I understand that the above, concerning case-sensitivity, is just meant to be an 
example, but I want to explore that in more detail for a moment, as it reflects 
a common perception that only scratches the surface and needs to be fleshed out 
more.


To summarize, what we really want is something more generic than 
case-sensitivity, which is text normalization and text folding in general, as 
well as distinctly dealing with distinctness for representation versus 
distinctness for mutual exclusivity.


For example, one file system will represent your chosen case for a filename but 
it won't allow 2 files in the same directory whose filenames are non-distinct 
when uppercased; another file system in contrast would also represent a filename 
uppercased.  For another example, one file system will not distinguish between 
accents on letters while another would, and this is orthogonal to 
case-sensitivity.  Or for another, one might treat a run of whitespace as being 
equivalent to a single whitespace character, or whitespace characters are 
ignored entirely.


Also, the paradigm that is the most distinguishing (case-sensitive, 
accent-sensitive, whitespace-sensitive, etc) should be the default, and any 
boolean option to change an aspect of this should be named that a false value is 
more distinguishing and a true value is less distinguishing.  For example, a 
flag should be named "ignores_case" rather than "case_sensitive"; this also 
assumes that if named arguments are optional, then the common default value of a 
boolean-typed argument is false.  Naming something "case_sensitive" implies that 
sensitivity is special whereas sensitivity should be considered normal, and 
rather insensitivity should be considered special.


-- Darren Duncan


Re: Files, Directories, Resources, Operating Systems

2008-11-26 Thread Larry Wall
On Wed, Nov 26, 2008 at 11:21:58AM +0300, Richard Hainsworth wrote:
> The S16: chown, chmod thread seems to be too unix-focussed.

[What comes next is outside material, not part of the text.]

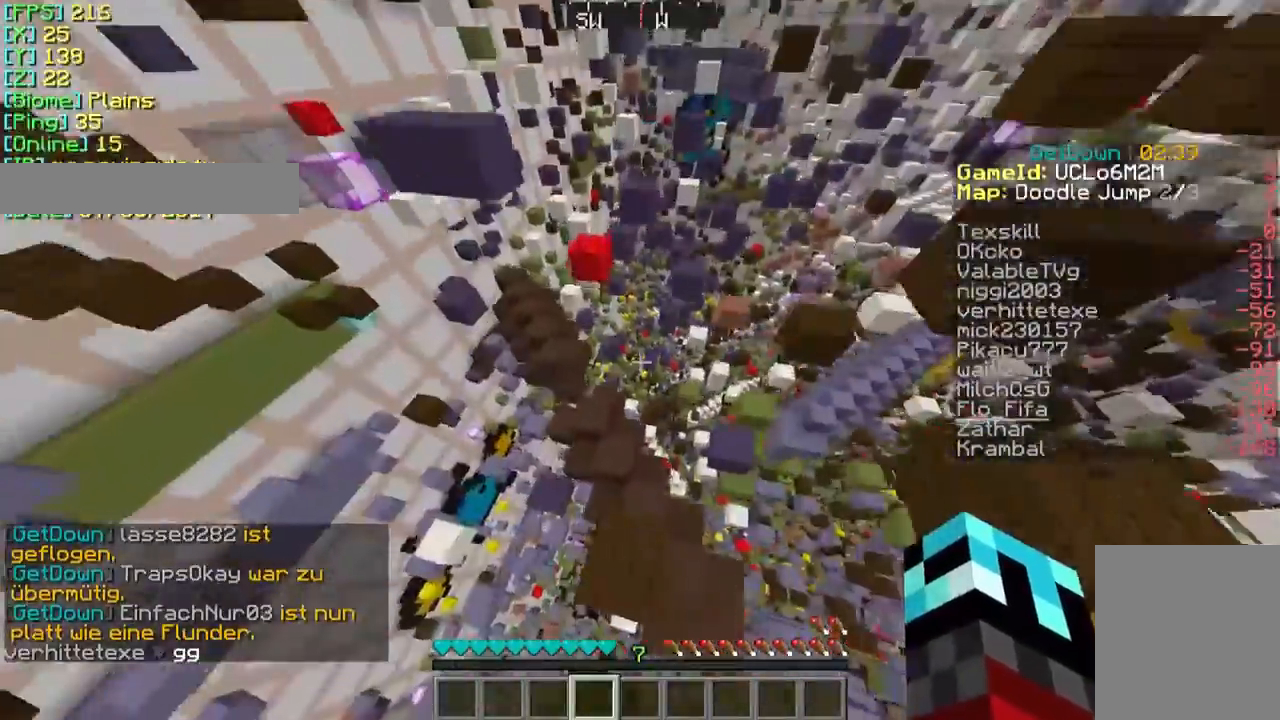
{"keys": ["w"], "mouse": [], "events": [[33, "w", "down"], [267, "d", "up"]]}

Indeed, what you are currently reading in S16 is mostly just lightly
edited copy-paste from P5 docs.  But the S16 draft is out in the pugs
repo for a reason--anyone and everyone on this thread should consider
it perfectly okay to take S16 in hand and refactor it mercilessly.
Any shortcuts we wish to install into the final Perl 6 can easily
be done at the last moment by the prelude aliasing common operations
into the core language.

Anyway, feel free to coordinate this here and/or on #perl6.  (Note
that Patrick is in the process of moving all the Synopses to the pugs
repo at some point soon, so the current S16 in pugs/docs/Perl6/Spec
is likely to have its name/location changed soon.)  If you need
a pugs commit bit, please ask in #perl6 on irc.freenode.net.

Larry


Re: Files, Directories, Resources, Operating Systems

2008-11-26 Thread Mark Overmeer
* Leon Timmermans ([EMAIL PROTECTED]) [081126 15:43]:
> On Wed, Nov 26, 2008 at 12:40 PM, Mark Overmeer <[EMAIL PROTECTED]> wrote:
> That is a task for the operating system, not Perl. You're trying to
> solve the problem at the wrong end here IMHO.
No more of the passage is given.